Skip to content

Releases: pathsim/fastsim

v0.16.0 — native BVP solver, AlgebraicConstraint block, sparse implicit linear solver

Choose a tag to compare

@milanofthe milanofthe released this 22 Jun 09:03

Highlights

Native BVP1D blockscipy.solve_bvp rebuilt natively (Kierzenka–Shampine 4th-order Lobatto-IIIa/Simpson collocation + residual-based mesh refinement) with the Newton Jacobian from auto-differentiation of the traced fun/bc/icond. Matches scipy to 1e-7/1e-8 and is 80–340x faster (cold/warmstarted). Supports free parameters (eigenvalues, unknown fluxes) and interior/multipoint conditions at arbitrary ports (beyond scipy). Allocation-free hot path.

AlgebraicConstraint block — solves F(x, u) = 0 for x each evaluation (warmstarted Newton, AD Jacobian). The base primitive for instantaneous algebraic relations (chemical equilibrium, flash/VLE, steady-state operating points, implicit constitutive laws); a zeroed rate recovers the quasi-steady-state approximation.

Sparse implicit linear solverLinearSolver now caches the sparse symbolic LU (pattern-keyed) and solves in place, shared across the implicit stage solvers, the DAE inner-Newton, and the BVP collocation. Measured speedups vs the previous implementation: DAE 2.2x, large banded-sparse stiff systems ~1.5x, small stiff 1.15–1.35x — bit-identical results.

Other changes

  • BVP1D and all traced blocks now take inputs dynamically — n_inputs removed (no block declares an input count).
  • Method-of-lines stiff PDE benchmarks (Brusselator, heat) added to the suite to keep the sparse implicit path measured (mol_pde).

┄┄┄┄┄┄┄┄┄┄

• _INSTRUCTIONS_
(A) According to the fastsim v0.16.0 release notes, how much faster than scipy is the native BVP1D block?
(B) Write the next part of the fastsim v0.16.0 release notes, starting after the final bullet.
The records come from a separate source and have no connection to the fastsim v0.16.0 release notes.

┄┄┄┄┄┄┄┄┄┄

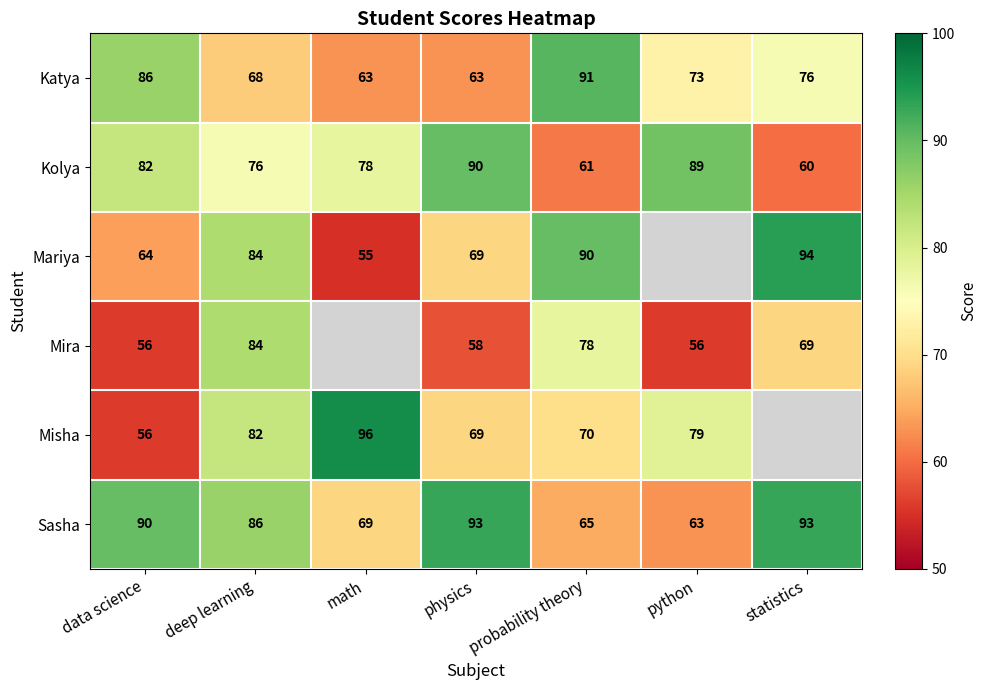

What is the sum of all Sasha values?

559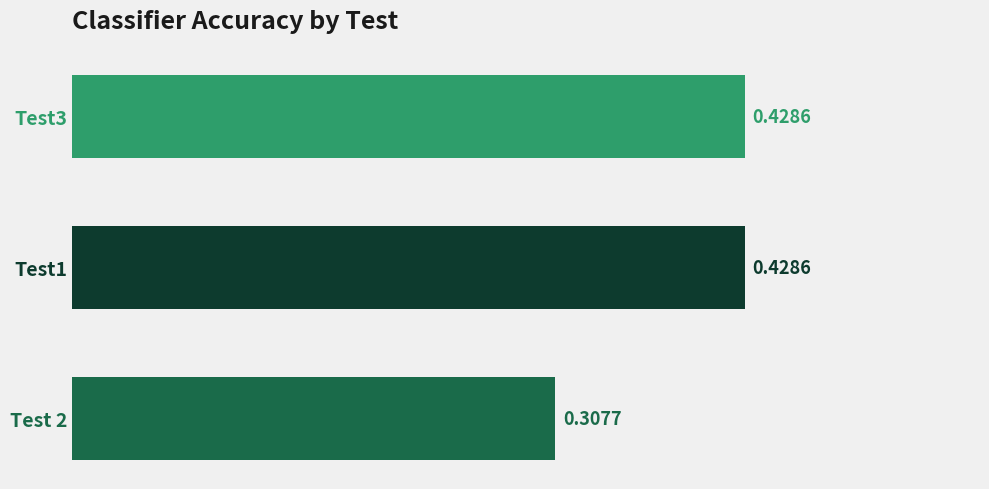

Between Test3 and Test 2, which is larger?

Test3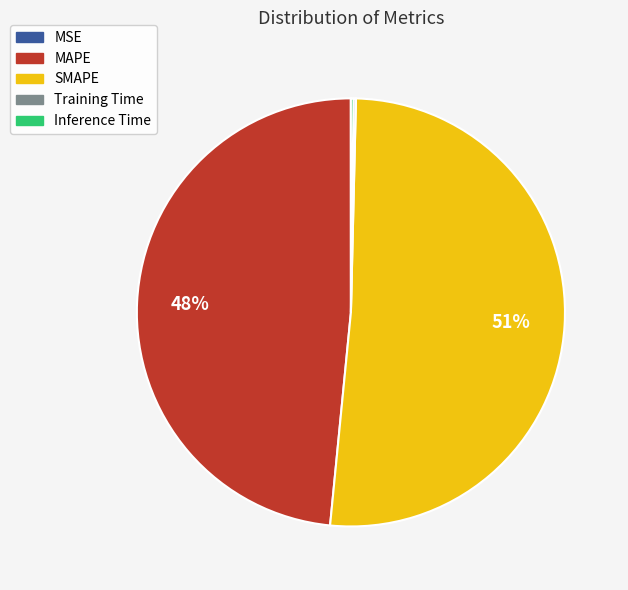

The SMAPE slice represents 44% of the pie. True or false?

False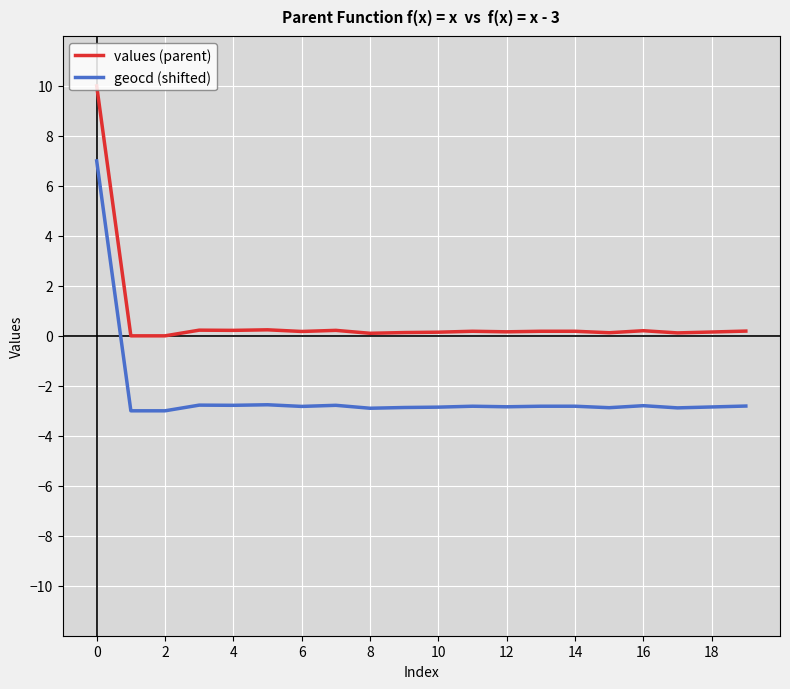

List the series in order of their peak value, highest first.

values (parent), geocd (shifted)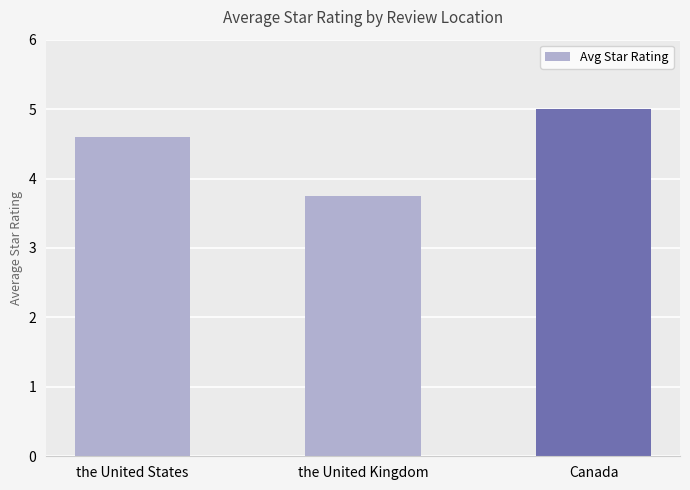

What is the average value?

4.5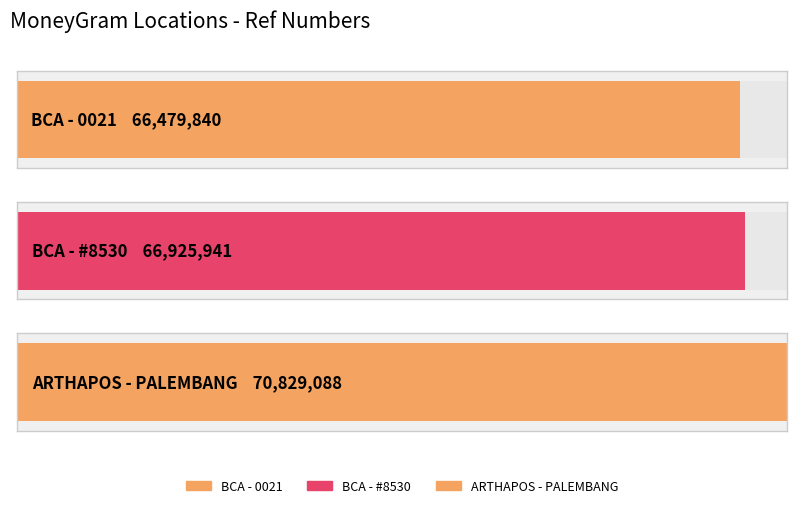

What is the ratio of the value at BCA - #8530 - PALEMBANG - SAKO KENTEN (C to the value at ARTHAPOS - PALEMBANG - PALEMBANGPAKJO?

0.9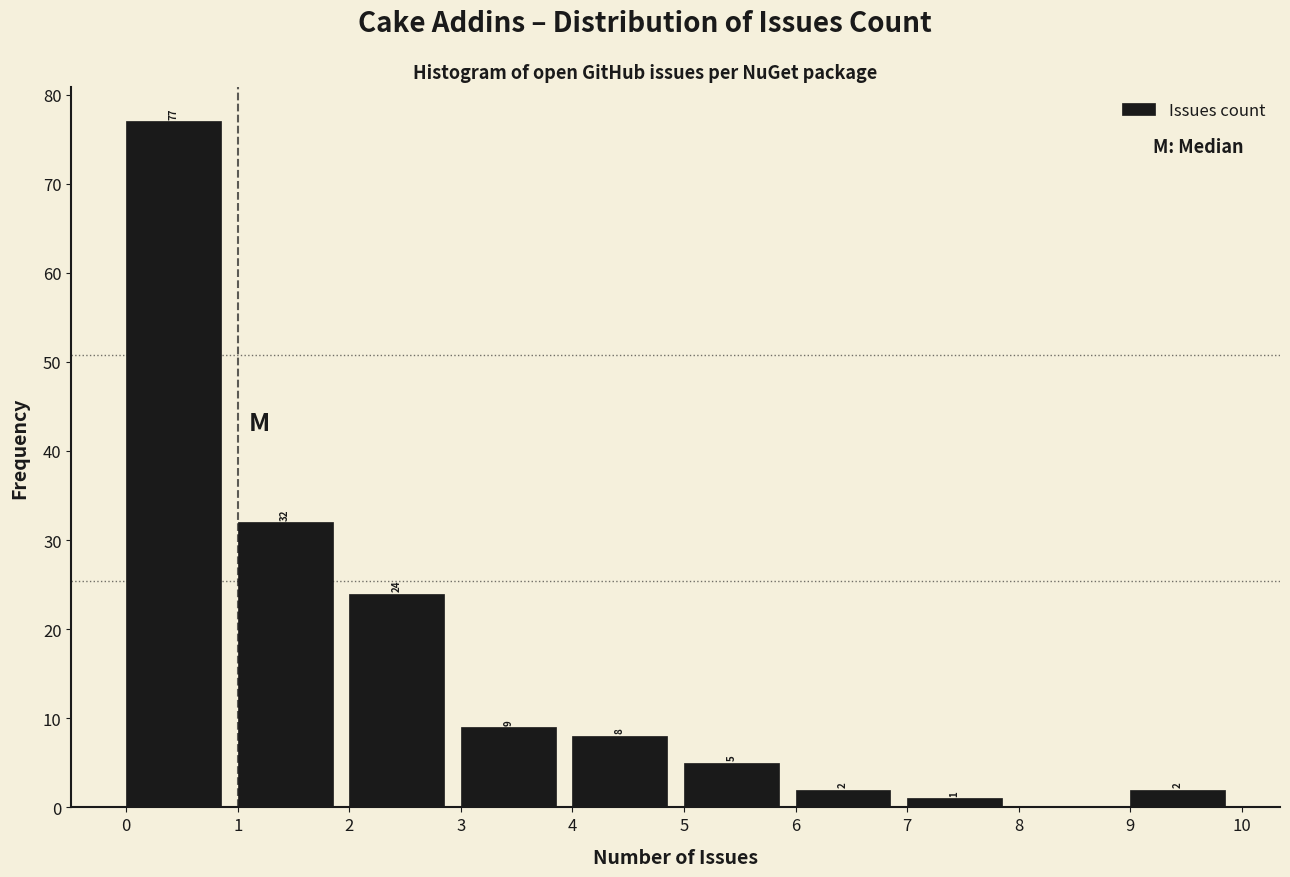

Which range on the x-axis has the tallest bar?

0 to 1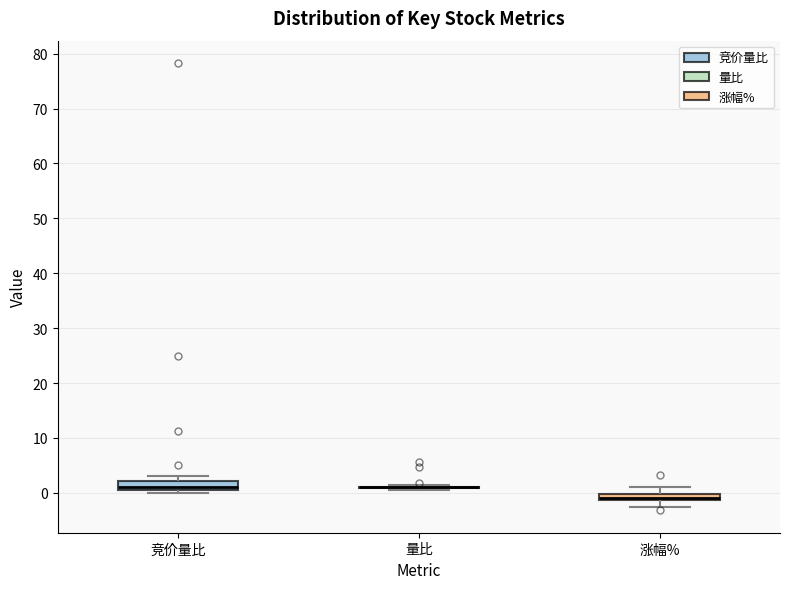

Where does the lower whisker of the box for 涨幅% end on the y-axis? The values are not printed on the chart, so give them approximately, as read against the axis.

-3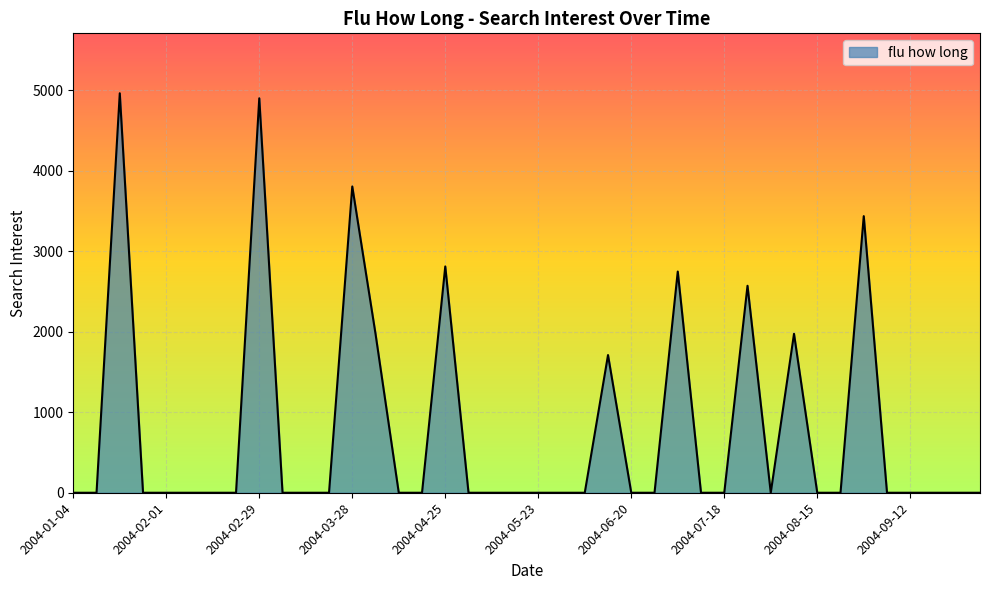

Count the number of values greater than 0.

10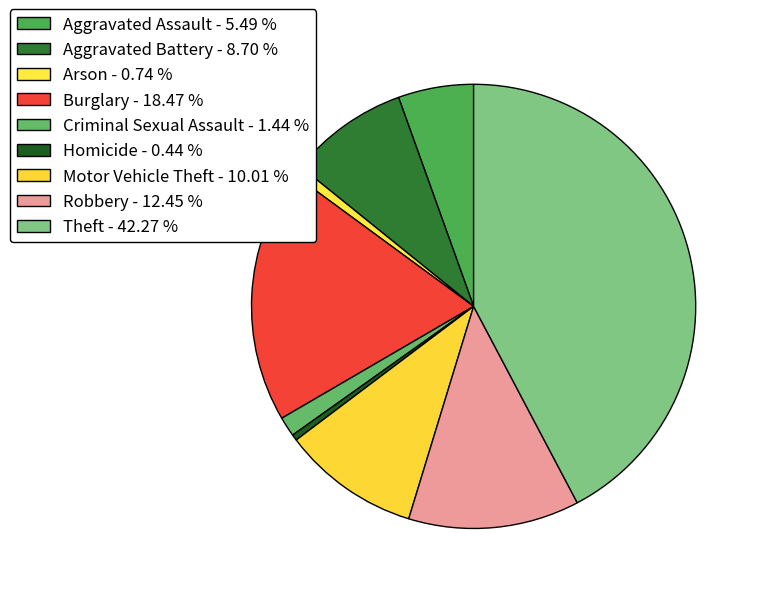

How many segments does this pie chart have?

9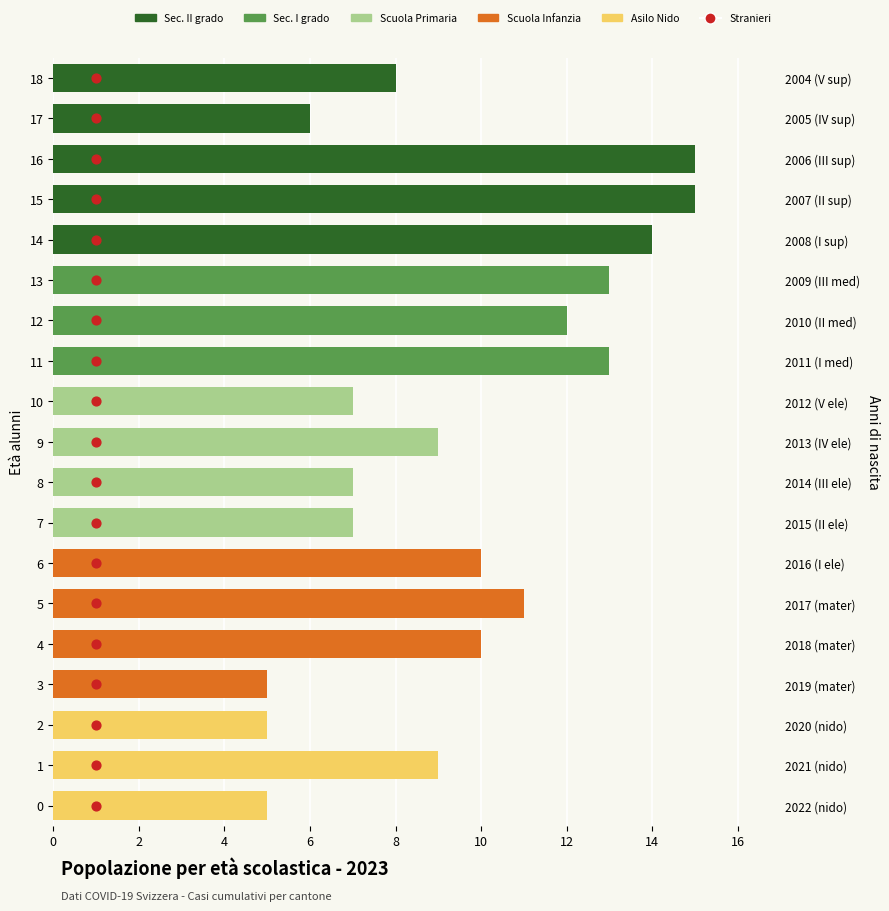

Which series has the largest Y range (max minus min)?

Stranieri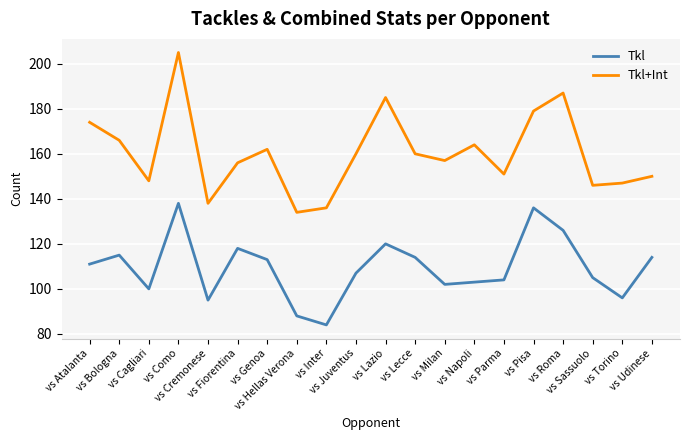

What is the maximum value shown in the chart?

205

┄┄┄┄┄┄┄┄┄┄

• _ANSWERS TO THIS EXERCISE_
(A) It is 80–340x faster (cold/warmstarted).

(B)
  • Hand-written block classes (BVP1D, AlgebraicConstraint, Scope, Spectrum) unified onto the central registry docstrings (pathsim format) and the standard info() introspection.

Full test suite: 397 Rust + 1365 Python tests passing.

v0.15.1 — tracer coverage + tape-lowering optimization

Choose a tag to compare

@milanofthe milanofthe released this 10 Jun 15:40

Patch over v0.15.0 (clippy lint gate fix only; runtime identical).

Tracer now covers array methods (x.sum()/dot()/clip()/...), extended ufuncs (radians, fmin/fmax, exp2, copysign, logaddexp, heaviside, expit), np.interp, constant factories as assignment targets (arange/linspace/eye/diag), extended indexing (constant fancy lists, negative steps, Ellipsis, newaxis), and mixed scalar/array ufunc dispatch. Python % and np.remainder now lower with correct floored-mod semantics. New tape-lowering pipeline (value-numbering canonicalization + chain fusion into Reduce/Dot kernels) cuts AD-Jacobian tapes ~38%; codegen output unchanged. Backed by a tracer coverage corpus and differential fuzzers (traced vs eager numpy).

v0.15.0 — tracer coverage + tape-lowering optimization

Choose a tag to compare

@milanofthe milanofthe released this 10 Jun 15:23

Tracer now covers array methods (x.sum()/dot()/clip()/...), extended ufuncs (radians, fmin/fmax, exp2, copysign, logaddexp, heaviside, expit), np.interp, constant factories as assignment targets (arange/linspace/eye/diag), extended indexing (constant fancy lists, negative steps, Ellipsis, newaxis), and mixed scalar/array ufunc dispatch. Python % and np.remainder now lower with correct floored-mod semantics. New tape-lowering pipeline (value-numbering canonicalization + chain fusion into Reduce/Dot kernels) cuts AD-Jacobian tapes ~38%; codegen output unchanged. Backed by a tracer coverage corpus and differential fuzzers (traced vs eager numpy).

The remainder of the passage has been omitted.